▶ _Task directions_: Repeat every record word for word and omit the images.
==*==
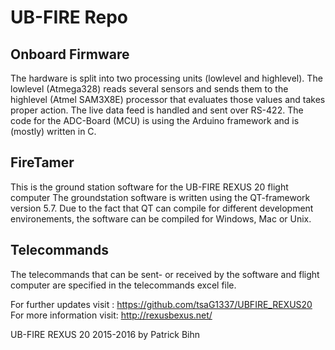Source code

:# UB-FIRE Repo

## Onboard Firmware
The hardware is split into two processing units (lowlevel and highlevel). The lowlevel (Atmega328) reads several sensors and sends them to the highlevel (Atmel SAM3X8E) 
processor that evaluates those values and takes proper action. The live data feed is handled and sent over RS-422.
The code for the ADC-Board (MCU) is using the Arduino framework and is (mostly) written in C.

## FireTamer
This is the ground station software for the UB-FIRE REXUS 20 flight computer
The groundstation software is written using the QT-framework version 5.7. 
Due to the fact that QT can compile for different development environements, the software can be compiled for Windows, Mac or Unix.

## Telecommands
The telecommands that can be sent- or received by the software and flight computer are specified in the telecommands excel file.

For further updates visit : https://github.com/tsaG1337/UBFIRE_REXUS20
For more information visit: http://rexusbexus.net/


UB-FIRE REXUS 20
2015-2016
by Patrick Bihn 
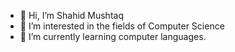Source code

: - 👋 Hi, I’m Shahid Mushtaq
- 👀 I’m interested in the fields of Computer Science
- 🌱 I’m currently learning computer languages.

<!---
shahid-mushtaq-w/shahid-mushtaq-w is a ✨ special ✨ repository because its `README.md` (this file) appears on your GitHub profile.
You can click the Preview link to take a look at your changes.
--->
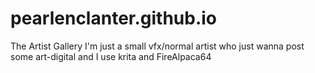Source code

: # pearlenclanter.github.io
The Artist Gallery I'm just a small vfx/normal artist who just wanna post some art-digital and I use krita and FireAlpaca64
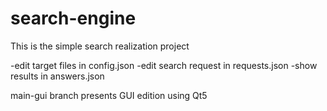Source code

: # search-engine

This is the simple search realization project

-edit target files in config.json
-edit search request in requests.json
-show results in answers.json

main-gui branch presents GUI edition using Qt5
==*==
▶ _Written solution_:
Source code

:# UB-FIRE Repo

## Onboard Firmware
The hardware is split into two processing units (lowlevel and highlevel). The lowlevel (Atmega328) reads several sensors and sends them to the highlevel (Atmel SAM3X8E) 
processor that evaluates those values and takes proper action. The live data feed is handled and sent over RS-422.
The code for the ADC-Board (MCU) is using the Arduino framework and is (mostly) written in C.

## FireTamer
This is the ground station software for the UB-FIRE REXUS 20 flight computer
The groundstation software is written using the QT-framework version 5.7. 
Due to the fact that QT can compile for different development environements, the software can be compiled for Windows, Mac or Unix.

## Telecommands
The telecommands that can be sent- or received by the software and flight computer are specified in the telecommands excel file.

For further updates visit : https://github.com/tsaG1337/UBFIRE_REXUS20
For more information visit: http://rexusbexus.net/


UB-FIRE REXUS 20
2015-2016
by Patrick Bihn 
Source code

: - 👋 Hi, I’m Shahid Mushtaq
- 👀 I’m interested in the fields of Computer Science
- 🌱 I’m currently learning computer languages.

<!---
shahid-mushtaq-w/shahid-mushtaq-w is a ✨ special ✨ repository because its `README.md` (this file) appears on your GitHub profile.
You can click the Preview link to take a look at your changes.
--->
Source code

: # pearlenclanter.github.io
The Artist Gallery I'm just a small vfx/normal artist who just wanna post some art-digital and I use krita and FireAlpaca64
Source code

: # search-engine

This is the simple search realization project

-edit target files in config.json
-edit search request in requests.json
-show results in answers.json

main-gui branch presents GUI edition using Qt5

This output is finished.